Something is happening in Georgia. The Atlanta Metropolitan Area is the 9th largest in the United States and has grown at a rate three times higher than the national median.  Between 2006 and 2016, only two other metropolitan areas saw a larger total increase in number of passengers boarding commercial flights. Yet in 2016 Atlanta’s sole major airport, ATL, had just over 34,000 fewer yearly departures than it did in 2006, and it lost eight direct routes over the same period; based on these two measures ATL is the 13th and 10th fastest shrinking airport.
ATL is not an anomaly. Nationally there are fewer departures and direct flights than a decade ago while the total number of passengers rises. This is largely an unintended consequence of the 1978 Airline Deregulation Act. Since 1978, the airline industry has seen continued consolidation such that today just four airlines control over 65% of the domestic US market. With consolidation comes less competition, allowing the industry to pursue otherwise potentially untenable business strategies.

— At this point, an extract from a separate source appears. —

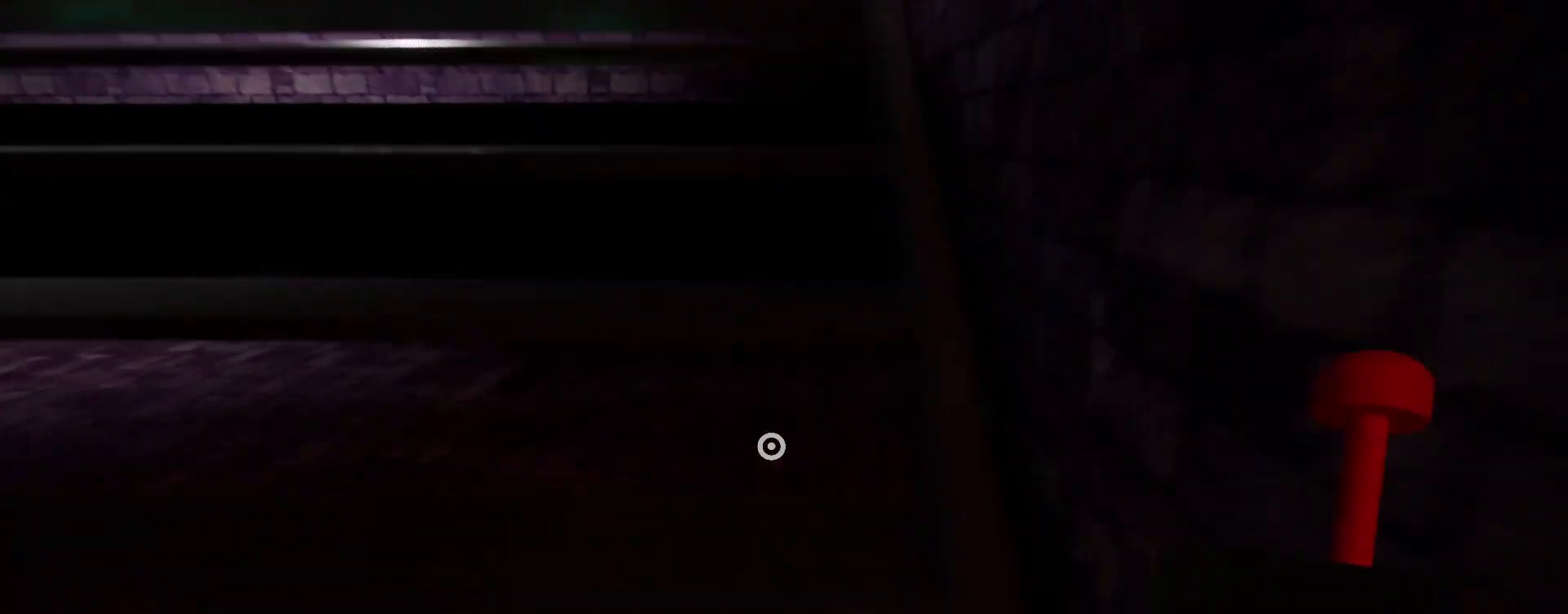
{"keys": ["shift", "w"], "mouse": [], "events": [[333, "space", "down"], [433, "space", "up"]]}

The hub-and-spoke model is an example of this: major airlines have routed more of their flights through their hub airports while decreasing their presence in other airlines’ hubs at passengers’ expense.
Returning to Georgia, Delta Airlines uses ATL as one of its hubs and is responsible for over 70% of the passenger traffic in the airport. Without serious competition between airlines, ATL has lost ground in terms of total direct flights and departures. Meanwhile, Delta has increased the number of seats in its planes and the percentage of seats sold in each flight to keep pace with the growing number of passengers. The same trend appears in the national data where the median number of seats per departure has risen by 15 from 91 to 107 and the percentage of those seats occupied by passengers rose by 6 percentage-points from 74% to 81%. This leaves passengers with fewer choices, increasingly crowded planes and no tenable response on the market.
The internet has made it easier for individuals and companies to work across geographic boundaries. But for personal and business purposes the internet can only go so far and there comes a point when physical meetings are necessary. The airline industry thus has a crucial role to play in the globalization of our society and economy. Unfortunately, airlines too often engage in practices that hamper this integration and the continuing trend from consolidation to competition since 1978 has only enabled them.
While reinstating pre-1978 regulations is neither a good idea nor likely possible, federal policymakers need to look seriously at the state of the airline industry and increase scrutiny on any future mergers. Strengthening and applying anti-trust laws to the industry in order to create space for smaller airlines and force greater head-to-head competition between major carriers would serve as a good first step. Otherwise crowded flights at inopportune hours without alternatives will further define domestic air travel.
Table I: Airport growth measured by direct flights
Table II: Atlanta compared to the nation
 Unless otherwise noted, all statistics come from analysis of the American Community’s Survey 2006 estimates and 2016 5-year estimates or from analysis of data on all commercial flights from the 100 largest metropolitan areas in 2006 and 2016, downloaded from the Bureau of Transportation Statistics (BTS).
 Table II provides a simple comparison between trends at ATL and nationally.
 According to analysis of 2017 BTS data by Statista, accessible at https://bit.ly/2fMUXkn
 Based on ATL’s Monthly Airport Traffic Report, accessible at https://bit.ly/2szyKxF
 Planes from ATL have a median of 22 more seats than they did in 2006 (from 117 to 139), and the occupancy rate of those seats has risen by 8 percentage-points (from 77% to 85%).